Background: Allergic ocular surface disease affects 20-40% of populations globally, with seasonal patterns undocumented in south Asian populations, limiting evidence-based resource planning in resource-constrained settings.
Methods: This prospective cross-sectional study enrolled 201 consecutive patients (mean age 33.1 years, 49.8% female) from a tertiary care ophthalmology outpatient department over 12 months. Participants underwent standardized assessment: Ocular Surface Disease Index (OSDI ≥ 23), Schirmer's test (< 5 mm/5 min), and tear break-up time (TBUT < 5 s). Environmental data were obtained from the Meteorological Department.
Primary outcome: seasonal clustering of disease presentation.
Results: Disease severity was significantly elevated during high-prevalence seasons: OSDI 40.99 versus 34.04 (difference 6.95; 95% CI: 2.83-11.07; p < 0.001); Schirmer's test 2.71 mm versus 3.40 mm (p = 0.006); TBUT 2.38 versus 3.48 s (p < 0.001; Cohen's d = - 0.831).
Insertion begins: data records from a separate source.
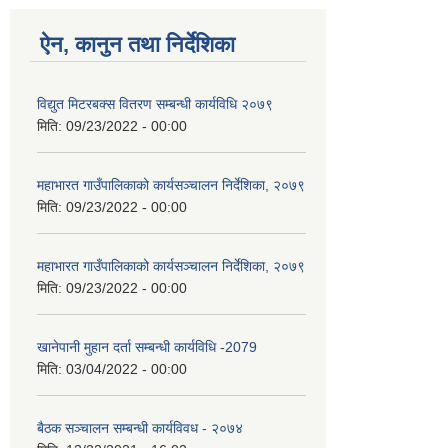
ऐन, कानुन तथा निर्देशिका
विद्युत मिटरबक्स वितरण सम्बन्धी कार्यविधि २०७९
मिति:
09/23/2022 - 00:00
महाभारत गाउँपालिकाको कार्यसञ्‍चालन निर्देशिका, २०७९
मिति:
09/23/2022 - 00:00
महाभारत गाउँपालिकाको कार्यसञ्‍चालन निर्देशिका, २०७९
मिति:
09/23/2022 - 00:00
खानेपानी मुहान दर्ता सम्बन्धी कार्यविधि -2079
मिति:
03/04/2022 - 00:00
बैठक सञ्चालन सम्बन्धी कार्यविवध - २०७४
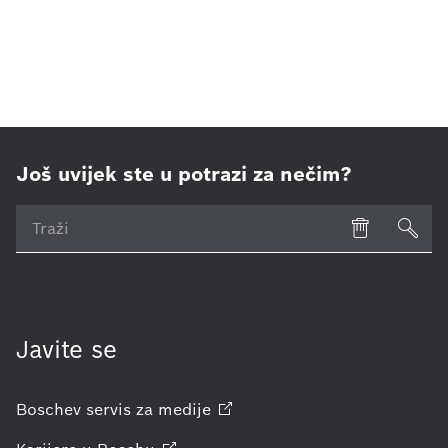
Još uvijek ste u potrazi za nečim?
Javite se
Boschev servis za
medije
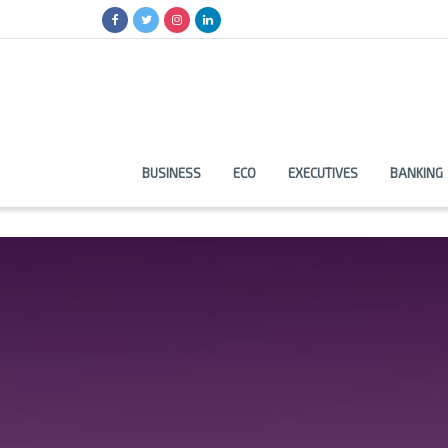
BUSINESS
ECO
EXECUTIVES
BANKING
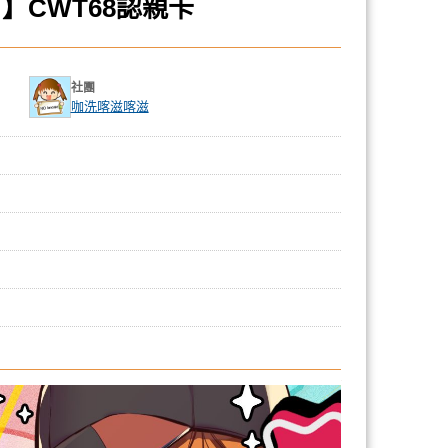
】CWT68認親卡
社團
咖洗喀滋喀滋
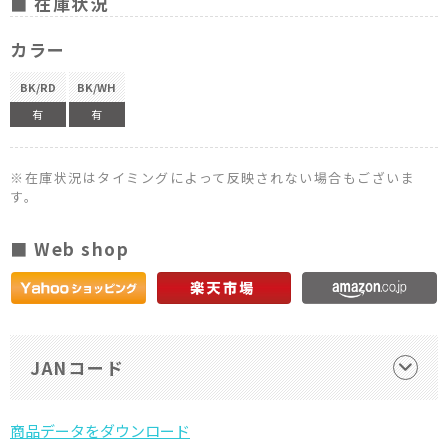
■ 在庫状況
カラー
BK/RD
BK/WH
有
有
※在庫状況はタイミングによって反映されない場合もございま
す。
■ Web shop
JANコード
Diagnostic criterion achievement was 58.3% versus 35.0% (p = 0.001). Season emerged as the independent predictor (OR 0.363; 95% CI: 0.199-0.663; p = 0.001), with each 1 °C temperature increase associated with 0.041-s TBUT reduction (r = - 0.313; p < 0.001).
Conclusions: Allergic ocular surface disease exhibited pronounced seasonal clustering driven primarily by temperature-mediated tear film destabilization. These findings support anticipatory healthcare resource planning-seasonal appointment augmentation and pharmacotherapy stockpiling-for resource-constrained facilities.